Published: February 08, 2018

On August 29 2017, the “Star of Sawara” grounded in Danish Waters. Three months later this might not have happened, and had she had STM on-board, she would definately have been warned ahead!

August 29, the “Star of Sawara” is sailing from the Baltic towards the North Sea, planning to voyage through the Greater Belt in Denmark. However, she never reached that far.

In 2017, no ships had STM-enabled navigation systems on-board. Nevertheless, let us assume that she had made her voyage plan in adherence with the traffic separation scheme (TSS) for the main Greater Belt passage. Had she had STM-equipment on-board and had she shared her voyage plan with a Route Check-service it would probably had given a green light to the plan. So no improvement with STM… so far.
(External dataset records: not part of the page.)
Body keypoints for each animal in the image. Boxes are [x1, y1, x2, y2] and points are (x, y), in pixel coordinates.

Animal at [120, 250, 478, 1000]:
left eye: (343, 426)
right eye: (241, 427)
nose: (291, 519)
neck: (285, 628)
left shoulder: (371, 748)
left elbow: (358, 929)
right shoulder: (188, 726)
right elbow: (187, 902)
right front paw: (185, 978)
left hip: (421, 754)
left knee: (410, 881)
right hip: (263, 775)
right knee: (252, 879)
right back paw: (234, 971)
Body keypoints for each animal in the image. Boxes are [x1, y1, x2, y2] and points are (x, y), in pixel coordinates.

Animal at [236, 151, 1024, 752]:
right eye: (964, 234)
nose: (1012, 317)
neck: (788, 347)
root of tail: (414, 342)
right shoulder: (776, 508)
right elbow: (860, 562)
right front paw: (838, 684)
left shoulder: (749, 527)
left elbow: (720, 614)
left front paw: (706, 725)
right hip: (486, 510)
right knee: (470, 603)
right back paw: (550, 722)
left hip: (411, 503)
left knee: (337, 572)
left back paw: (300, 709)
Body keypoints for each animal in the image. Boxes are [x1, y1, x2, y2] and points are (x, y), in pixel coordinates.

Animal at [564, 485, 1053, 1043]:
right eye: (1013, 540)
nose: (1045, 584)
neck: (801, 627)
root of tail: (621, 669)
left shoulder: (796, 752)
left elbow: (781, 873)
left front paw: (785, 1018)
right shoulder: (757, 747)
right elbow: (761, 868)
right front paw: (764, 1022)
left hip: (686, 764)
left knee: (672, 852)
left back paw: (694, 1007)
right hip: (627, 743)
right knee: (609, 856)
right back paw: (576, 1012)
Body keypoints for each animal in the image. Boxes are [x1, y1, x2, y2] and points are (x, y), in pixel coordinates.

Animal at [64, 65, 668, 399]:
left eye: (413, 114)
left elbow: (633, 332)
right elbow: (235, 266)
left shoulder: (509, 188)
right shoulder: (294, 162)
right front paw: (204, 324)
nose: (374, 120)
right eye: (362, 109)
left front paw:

When the ship reached the TSS between Denmark and Germany, she started to behave in a way that would have triggered alarms had there been an STM Enhanced Monitoring service.

1) At 08:43 she leaves the TSS by sailing too much starboard (Alarms 1-3 in the illustrations below)
2) At 09:29 she comes into the wrong lane, the port lane instead of the starboard lane – sailing in the opposite direction of the traffic. (Alarm 4)
3) At 10:38 she leaves the TSS sailing too much to the starboard again (Alarms 5-6)
4) At 10:43 she runs aground (Grounding)

The approach to the grounding. Illustration: Navicon

Had there been a monitoring service, it might have caught the errors, even if the “Star of Sawara” was not an STM-enabled ship, for example by assigning the ship a standard route and detect deviations. In November 2017 Navicon updated the Danish Navy’s Montoring system to be STM-enabled and being able to assigning standard routes. But that was three months too late for the “Star of Sawara”!

With STM, the final error would have been caught, and a communication to the ship would have been established already by the first error. We can imagine other STM services that would have prevented all the errors, e.g. Navigational Assistance, an experienced officer ashore being a virtual deck officer.